I was testing the precedence between && and || and I had an example that was confusing. In Java, && has higher operator precedence than the operator ||.

So if we have those 3 expressions:

//expr1  = true , expr2 = false; expr3 = false;

if(expr1 || expr2 && expr3);

It should be evaluated as:

if(expr1 || (expr2 && expr3));

So expr2 && expr3 should be evaluated before expr1. However, this example:

int a1 = 10;
int a2 = 20;
System.out.println(a1 < a2 || ++a1 > a2 && ++a2 < a1);



That proves that only a1 < a2 is evaluated. Can you explain why this is the case?

  • 6
    The operators also short-circuit. – Dave Newton Oct 16 '16 at 15:11
  • 4
    precedence != order of evaluation. expr2 and expr3 are grouped by it still evaluates left to right. – Peter Lawrey Oct 16 '16 at 15:39
  • 2
    I find Eric Lippert's article on Precedence vs Associativity vs Order to be a good explanation of this. It's about C#, not Java, but the important thing is the distinction between order of evaluation and operator precedence, which is equally applicable here. – Daniel Pryden Oct 17 '16 at 1:15

The expression is short-circuiting. From the link:

when the first argument of the AND function evaluates to false, the overall value must be false; and when the first argument of the OR function evaluates to true, the overall value must be true.

It sees that the rest of the condition doesn't matter because one of the operands of || is already true (10 < 20). If one of the operands is true, then no matter what the rest of the condition is, it's true.

You may use bitwise & and | to prevent this.

But, the ( expr2 && expr3 ) should be evaluated before expr1, no ?

No. You have to separate concepts of precedence and evaluation order.

  • Precedence: Dictates the parenthesization of an expression, not the order in which an expression is evaluated. For an example:

    true || false && false

    Is parenthesized to this because && has higher precedence than ||:

    true || (false && false)

    This does not mean that things in parentheses is evaluated first in Java's case. Precedence just clarifies what the operands of an operator are, in this case false and false, where as in this case:

    (true || false) && (false || false)

    The operands for && are true and false, not false and false.

  • Evaluation Order: Describes in what order each operand is evaluated and operator is applied and is sometimes language specific. This dictates how an expression is evaluated, unlike precedence.

In this case, your example:

true || false && false

As established earlier, becomes this due to precedence:

true || (false && false)

But Java, unlike C++, JavaScript, or a number of other languages has a strictly left to right evaluation. Per the Java Language Specification:

15.7. Evaluation Order

The Java programming language guarantees that the operands of operators appear to be evaluated in a specific evaluation order, namely, from left to right.

15.7.1. Evaluate Left-Hand Operand First

The left-hand operand of a binary operator appears to be fully evaluated before any part of the right-hand operand is evaluated.

So, when you have:

true || (false && false)

Java first evaluates the left operand which turns out to be true. Then the whole condition short circuits. The right operand of || in the parentheses is never evaluated at all. The same goes for your other example:

a1 < a2 || (++a1 > a2 && ++a2 < a1)
           Step 0, precedence and parenthesization

a1 < a2 || (++a1 > a2 && ++a2 < a1)
Step 1, left operand evaluated, variables resolved to values 10 and 20, condition is true

true || (++a1 > a2 && ++a2 < a1)

━━━

**Objective 1:**
Output the passage of the Java precedence thread starting with "Is parenthesized to" and going on through "(false || false)".
**Objective 2:**
In the Java precedence thread, which numbered section of the Java Language Specification is quoted on evaluation order?
**Objective 3:**
Take the Java precedence thread further, starting right after its last line.
You won't need any of the data after this point.

**Given data:**
━━━

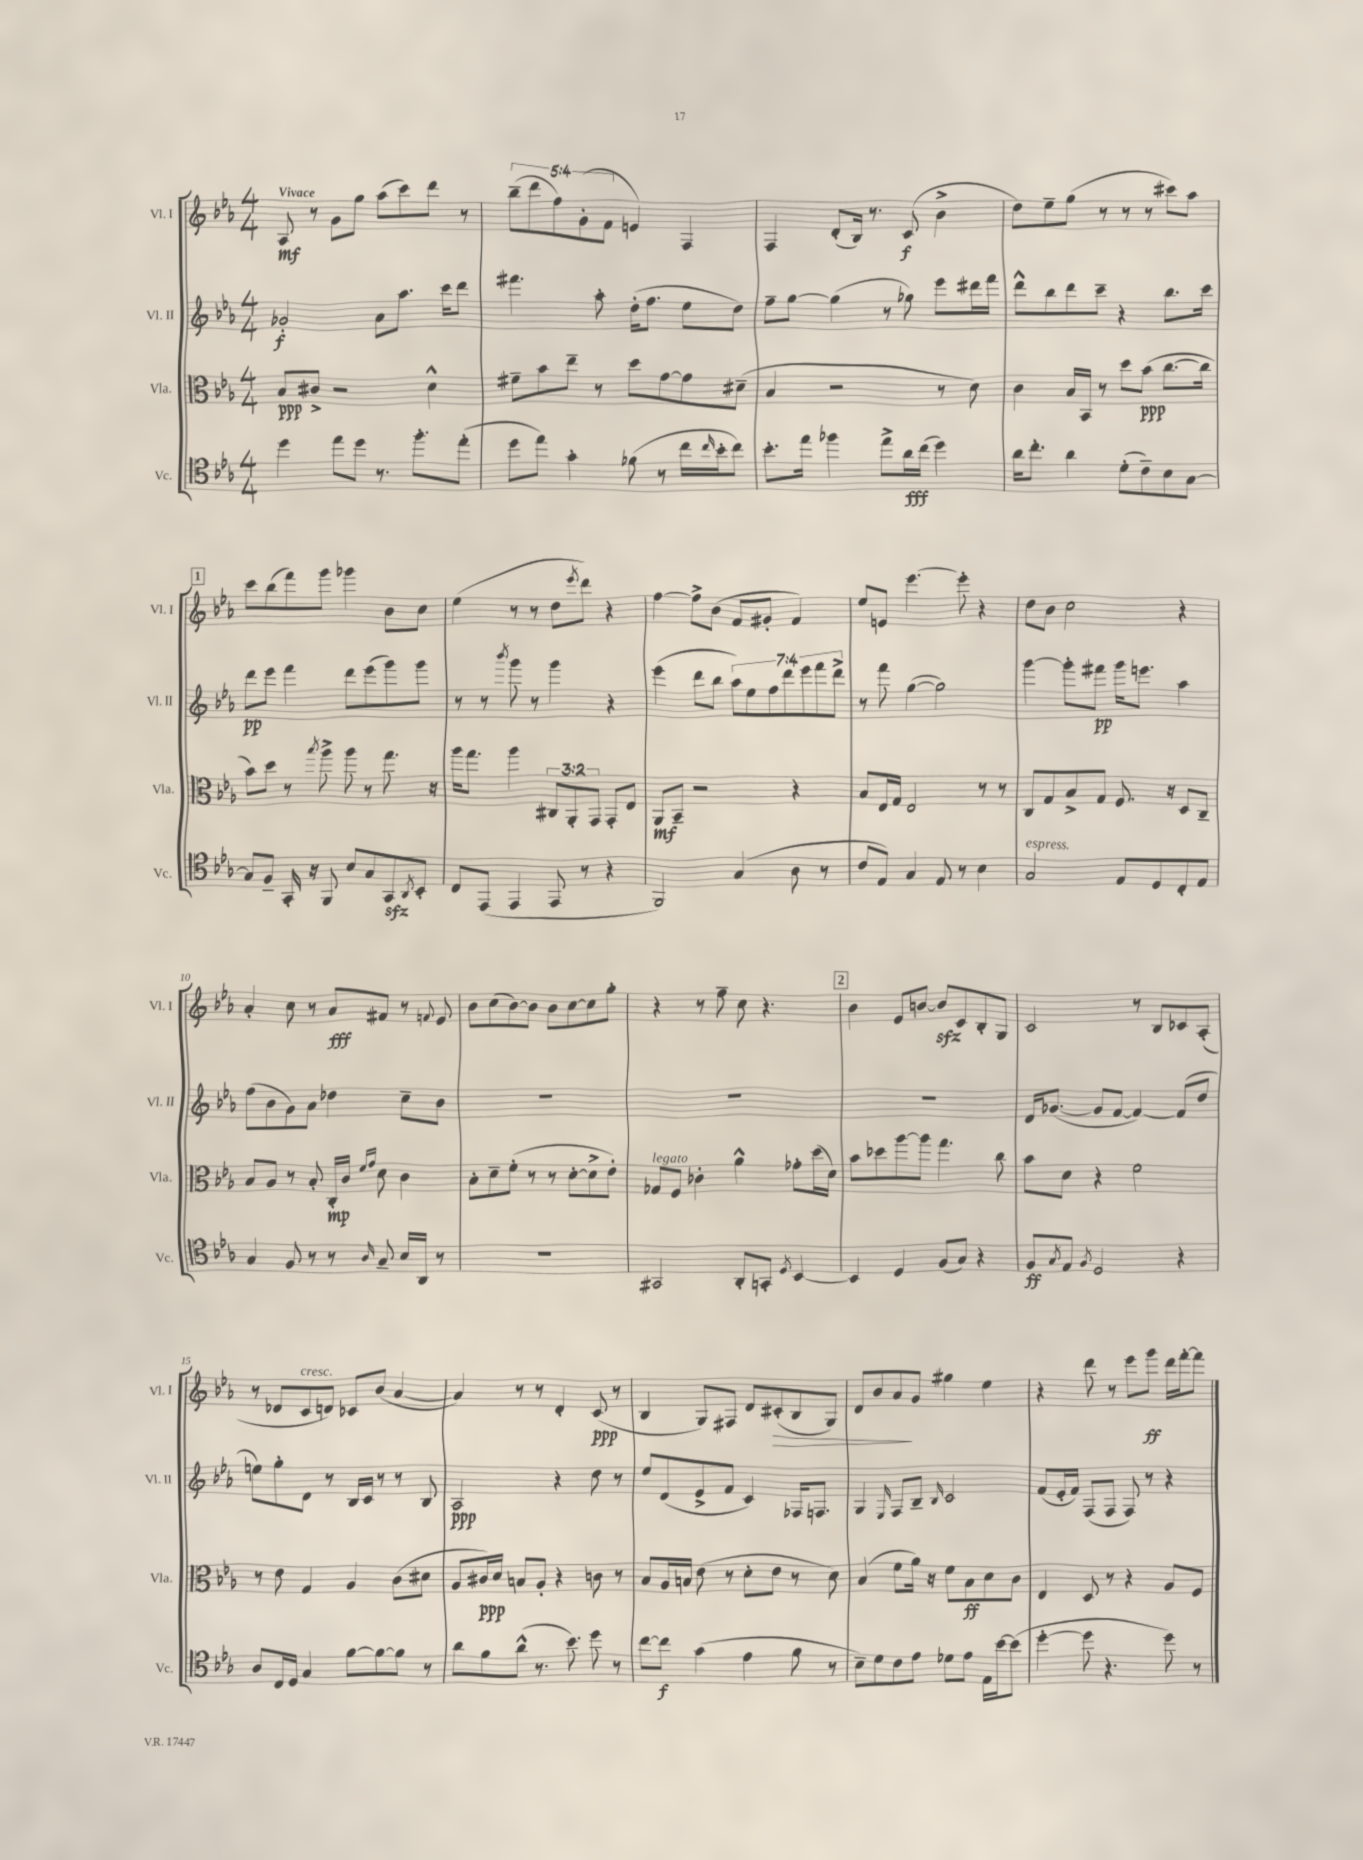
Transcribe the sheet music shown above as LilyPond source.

━━━

**Reply 1:**
Is parenthesized to this because && has higher precedence than ||:

    true || (false && false)

    This does not mean that things in parentheses is evaluated first in Java's case. Precedence just clarifies what the operands of an operator are, in this case false and false, where as in this case:

    (true || false) && (false || false)

**Reply 2:**
Section 15.7, "Evaluation Order."

**Reply 3:**
Step 2, short circuits, left operand is not evaluated

Take another more complex example:

false || false || true && (false || true) || false

Due to precedence, it becomes:

false || false || (true && (false || true)) || false

Then, evaluation begins, left to right:

false || false || (true && (false || true)) || false
Step 1, false || false, does not short circuit, right operand is evaluated, is false

false || (true && (false || true)) || false
Step 2, false || (true && (false || true)), does not short circuit, right operand is evaluated
Step 2A, (true && (false || true)), does not short circuit, right operand is evaluated
Step 2B, (false || true), does not short circuit, right operand is evaluated, is true
Step 2C, (true && true), does not short circuit, right operand is evaluated, is true
Step 2D, false || true, does not short circuit, right operand is evaluated, is true

true || false
Step 3, true || false short circuits, right operand is not evaluated, is true

Thus the whole expression evaluates to true. The whole expression was evaluated left to right the whole way through. Precedence only dictated the operands of an operator via parenthesization, not the evaluation order.

Further reading at Eric Lippert's explanatory article on precedence vs associativity vs evaluation order as mentioned by Daniel Pryden, it clears up a lot of the confusion.

The main takeaway is that precedence does not dictate in what an expression is evaluated. It only dictates how an expression should be parenthesized. Evaluation order, on the other hand, tells us exactly how an expression is evaluated, and in Java's case is always left to right.


The first line prints true because of short-circuiting the || operator.

a1 < a2 is true and so the rest of the boolean expression doesn't need to be evaluated and true is returned.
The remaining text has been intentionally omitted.